Una luz amarilla
alumbraba la ruta sólo llena de cáscaras de autos. Ahora eran dos. Ahora tres.
Ese es el camino que debió tomar, pero su impaciencia y locura no tuvieron
piedad. Éstas resolvieron por levantarlo de los brazos, uno de cada lado, y lo llevaron
arrastrando por aquel sitio oscuro, a donde las luces no llegaban. Una
explosión de sombras rojas saltaba en sus ojos y le nublaba la vista, la razón
y hasta los oídos. “Lo voy a matar” se repetía a sí mismo, como tratando de
convencerse de que de verdad, sin ninguna duda, esa persona debía morir. No
importa cuanta lluvia tuviera que caer a sus pies rindiéndose y suplicando para que cambie la decisión ya tomada. Cada centímetro que avanzaba lo
empujaba todavía más al crimen, a una celda, en la que pasaría encerrado toda
su vida hasta el día de hoy. Sus labios se encorvaban formando una perturbadora
sonrisa, y de un sólo movimiento el cuchillo se incorporaba a su mano saliendo
de su cinturón marrón. Balbuceaba palabras sin sentido, frases inconexas,
apenas se podía distinguir su ya repetido “Lo voy a matar”, creciendo junto a
ésta frase su ira y su determinación. El sonido de las ramas quebrándose cuando
las pisaba lo hacían regocijarse en la dulce fantasía de romper uno por uno,
delicadamente, ruidosamente, los huesos de aquella persona, y una carcajada
cobraba potencia desde su garganta. Sin darse cuenta sus pasos aumentaban, iban
al ritmo de su corazón. Ahora trotaba. Ahora corría. Ahora había una puerta.

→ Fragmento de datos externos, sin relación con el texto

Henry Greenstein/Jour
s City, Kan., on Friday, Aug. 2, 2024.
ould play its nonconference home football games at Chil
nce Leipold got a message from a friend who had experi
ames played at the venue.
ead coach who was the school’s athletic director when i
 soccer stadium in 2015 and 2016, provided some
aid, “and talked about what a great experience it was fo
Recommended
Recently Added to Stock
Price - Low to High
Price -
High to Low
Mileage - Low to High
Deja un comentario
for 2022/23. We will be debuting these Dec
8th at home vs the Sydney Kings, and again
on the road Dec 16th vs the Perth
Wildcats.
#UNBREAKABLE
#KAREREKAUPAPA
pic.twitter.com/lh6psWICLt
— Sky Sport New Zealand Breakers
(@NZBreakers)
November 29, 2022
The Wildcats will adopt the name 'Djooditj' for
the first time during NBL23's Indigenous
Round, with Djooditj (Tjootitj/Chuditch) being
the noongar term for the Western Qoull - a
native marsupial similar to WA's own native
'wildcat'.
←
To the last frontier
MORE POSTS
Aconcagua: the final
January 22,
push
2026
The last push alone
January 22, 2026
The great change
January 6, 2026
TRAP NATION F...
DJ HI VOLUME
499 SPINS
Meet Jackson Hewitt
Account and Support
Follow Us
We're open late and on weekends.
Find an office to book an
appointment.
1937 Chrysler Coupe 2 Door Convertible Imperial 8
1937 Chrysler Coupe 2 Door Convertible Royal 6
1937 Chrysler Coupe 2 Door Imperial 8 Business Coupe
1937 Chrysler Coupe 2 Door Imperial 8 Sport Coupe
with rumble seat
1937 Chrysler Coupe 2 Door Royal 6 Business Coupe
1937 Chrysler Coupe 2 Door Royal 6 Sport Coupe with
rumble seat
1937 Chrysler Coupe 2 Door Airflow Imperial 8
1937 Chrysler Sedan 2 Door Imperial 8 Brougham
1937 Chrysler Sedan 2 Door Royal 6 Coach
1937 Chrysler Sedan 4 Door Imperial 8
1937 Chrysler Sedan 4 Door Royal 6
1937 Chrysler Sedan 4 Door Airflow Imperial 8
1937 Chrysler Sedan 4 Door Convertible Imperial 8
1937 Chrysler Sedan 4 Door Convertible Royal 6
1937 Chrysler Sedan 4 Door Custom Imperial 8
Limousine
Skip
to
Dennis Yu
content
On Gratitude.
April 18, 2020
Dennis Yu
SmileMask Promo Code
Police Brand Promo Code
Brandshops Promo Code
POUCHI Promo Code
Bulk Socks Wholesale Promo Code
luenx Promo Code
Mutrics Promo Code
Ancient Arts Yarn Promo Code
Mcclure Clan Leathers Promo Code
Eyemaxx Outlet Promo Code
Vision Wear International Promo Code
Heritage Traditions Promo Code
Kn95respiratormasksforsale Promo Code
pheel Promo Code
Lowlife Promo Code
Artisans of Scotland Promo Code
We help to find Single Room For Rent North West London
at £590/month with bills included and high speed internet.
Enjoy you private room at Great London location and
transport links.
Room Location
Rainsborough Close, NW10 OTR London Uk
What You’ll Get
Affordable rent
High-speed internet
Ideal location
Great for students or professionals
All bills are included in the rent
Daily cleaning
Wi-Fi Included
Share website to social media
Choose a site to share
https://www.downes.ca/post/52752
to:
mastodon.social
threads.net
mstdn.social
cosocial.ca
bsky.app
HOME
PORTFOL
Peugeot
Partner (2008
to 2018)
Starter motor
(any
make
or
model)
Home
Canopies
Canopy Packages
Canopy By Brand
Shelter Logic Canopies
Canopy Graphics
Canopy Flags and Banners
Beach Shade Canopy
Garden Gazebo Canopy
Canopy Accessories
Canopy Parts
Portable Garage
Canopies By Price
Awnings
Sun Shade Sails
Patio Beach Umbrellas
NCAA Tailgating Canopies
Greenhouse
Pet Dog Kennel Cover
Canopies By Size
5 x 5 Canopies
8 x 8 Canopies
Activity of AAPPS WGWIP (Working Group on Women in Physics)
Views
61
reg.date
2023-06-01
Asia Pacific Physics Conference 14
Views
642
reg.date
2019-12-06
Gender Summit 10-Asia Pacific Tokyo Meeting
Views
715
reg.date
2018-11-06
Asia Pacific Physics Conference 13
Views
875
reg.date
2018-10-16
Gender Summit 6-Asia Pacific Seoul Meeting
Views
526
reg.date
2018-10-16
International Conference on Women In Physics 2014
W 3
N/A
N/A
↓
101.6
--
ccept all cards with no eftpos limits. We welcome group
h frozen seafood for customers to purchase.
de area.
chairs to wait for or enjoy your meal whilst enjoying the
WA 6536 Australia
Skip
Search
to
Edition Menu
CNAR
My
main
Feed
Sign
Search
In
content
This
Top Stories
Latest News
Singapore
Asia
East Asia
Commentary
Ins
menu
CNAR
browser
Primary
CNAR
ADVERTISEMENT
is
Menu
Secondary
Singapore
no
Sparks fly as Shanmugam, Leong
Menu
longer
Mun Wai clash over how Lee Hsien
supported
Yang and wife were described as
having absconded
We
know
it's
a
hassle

Deleitándose con aquel ruido de poco aceite que hacía esta, entró clavando sus
garras en la manija. Oh, ahí estaba, ese imbécil, el mundo le agradecería por matar semejante monstruo. Estaba decidido: Esa persona debía morir
ya. La sangre ya estaba hirviendo dentro de su piel. Su cinturón se deslizo por
el cuello del imbécil y cortó rápidamente cualquier salida o entrada de aire
por su nariz o su boca. Ya estaba muerto, pero el cuchillo seguía aferrándose a la mano y luego se aferró trece veces al cuerpo del imbécil.
Sentado en una silla, con los
ojos bien abiertos, estaba él. Y al frente de él una persona que no dejaba de
repetir “che, escúchame cuando te hablo. ¿Podrías ir trayendo la comida?”. Levantándose
de mala gana de su asiento se dirigió a la cocina dejando salir levemente de
entre sus dientes “Voy a matar a ese imbécil”.